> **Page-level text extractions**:
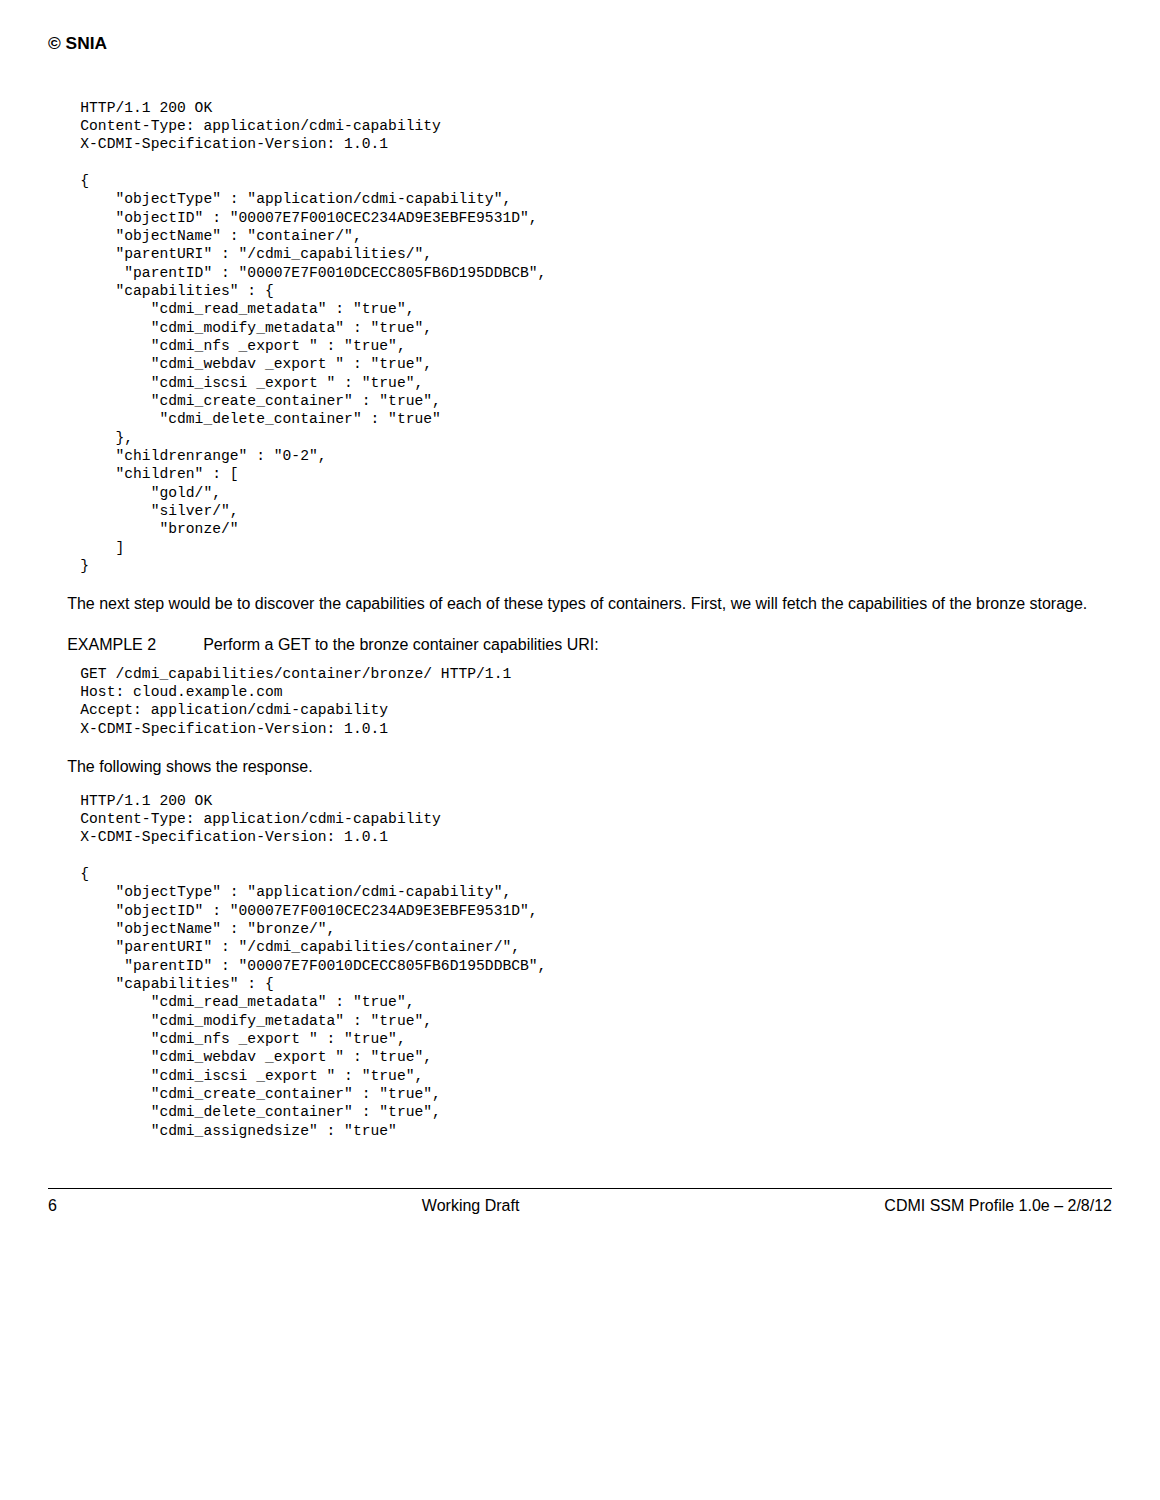© SNIA
HTTP/1.1 200 OK
Content-Type: application/cdmi-capability
X-CDMI-Specification-Version: 1.0.1

{
    "objectType" : "application/cdmi-capability",
    "objectID" : "00007E7F0010CEC234AD9E3EBFE9531D",
    "objectName" : "container/",
    "parentURI" : "/cdmi_capabilities/",
     "parentID" : "00007E7F0010DCECC805FB6D195DDBCB",
    "capabilities" : {
        "cdmi_read_metadata" : "true",
        "cdmi_modify_metadata" : "true",
        "cdmi_nfs _export " : "true",
        "cdmi_webdav _export " : "true",
        "cdmi_iscsi _export " : "true",
        "cdmi_create_container" : "true",
         "cdmi_delete_container" : "true"
    },
    "childrenrange" : "0-2",
    "children" : [
        "gold/",
        "silver/",
         "bronze/"
    ]
}
The next step would be to discover the capabilities of each of these types of containers. First, we will fetch the capabilities of the bronze storage.
EXAMPLE 2 Perform a GET to the bronze container capabilities URI:
GET /cdmi_capabilities/container/bronze/ HTTP/1.1
Host: cloud.example.com
Accept: application/cdmi-capability
X-CDMI-Specification-Version: 1.0.1
The following shows the response.
HTTP/1.1 200 OK
Content-Type: application/cdmi-capability
X-CDMI-Specification-Version: 1.0.1

{
    "objectType" : "application/cdmi-capability",
    "objectID" : "00007E7F0010CEC234AD9E3EBFE9531D",
    "objectName" : "bronze/",
    "parentURI" : "/cdmi_capabilities/container/",
     "parentID" : "00007E7F0010DCECC805FB6D195DDBCB",
    "capabilities" : {
        "cdmi_read_metadata" : "true",
        "cdmi_modify_metadata" : "true",
        "cdmi_nfs _export " : "true",
        "cdmi_webdav _export " : "true",
        "cdmi_iscsi _export " : "true",
        "cdmi_create_container" : "true",
        "cdmi_delete_container" : "true",
        "cdmi_assignedsize" : "true"
6
Working Draft
CDMI SSM Profile 1.0e – 2/8/12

> **What is needed**:
All of the data is to be reproduced exactly, with the pictures left out.

> **Expected output**:
© SNIA
HTTP/1.1 200 OK
Content-Type: application/cdmi-capability
X-CDMI-Specification-Version: 1.0.1

{
    "objectType" : "application/cdmi-capability",
    "objectID" : "00007E7F0010CEC234AD9E3EBFE9531D",
    "objectName" : "container/",
    "parentURI" : "/cdmi_capabilities/",
     "parentID" : "00007E7F0010DCECC805FB6D195DDBCB",
    "capabilities" : {
        "cdmi_read_metadata" : "true",
        "cdmi_modify_metadata" : "true",
        "cdmi_nfs _export " : "true",
        "cdmi_webdav _export " : "true",
        "cdmi_iscsi _export " : "true",
        "cdmi_create_container" : "true",
         "cdmi_delete_container" : "true"
    },
    "childrenrange" : "0-2",
    "children" : [
        "gold/",
        "silver/",
         "bronze/"
    ]
}
The next step would be to discover the capabilities of each of these types of containers. First, we will fetch the capabilities of the bronze storage.
EXAMPLE 2 Perform a GET to the bronze container capabilities URI:
GET /cdmi_capabilities/container/bronze/ HTTP/1.1
Host: cloud.example.com
Accept: application/cdmi-capability
X-CDMI-Specification-Version: 1.0.1
The following shows the response.
HTTP/1.1 200 OK
Content-Type: application/cdmi-capability
X-CDMI-Specification-Version: 1.0.1

{
    "objectType" : "application/cdmi-capability",
    "objectID" : "00007E7F0010CEC234AD9E3EBFE9531D",
    "objectName" : "bronze/",
    "parentURI" : "/cdmi_capabilities/container/",
     "parentID" : "00007E7F0010DCECC805FB6D195DDBCB",
    "capabilities" : {
        "cdmi_read_metadata" : "true",
        "cdmi_modify_metadata" : "true",
        "cdmi_nfs _export " : "true",
        "cdmi_webdav _export " : "true",
        "cdmi_iscsi _export " : "true",
        "cdmi_create_container" : "true",
        "cdmi_delete_container" : "true",
        "cdmi_assignedsize" : "true"
6
Working Draft
CDMI SSM Profile 1.0e – 2/8/12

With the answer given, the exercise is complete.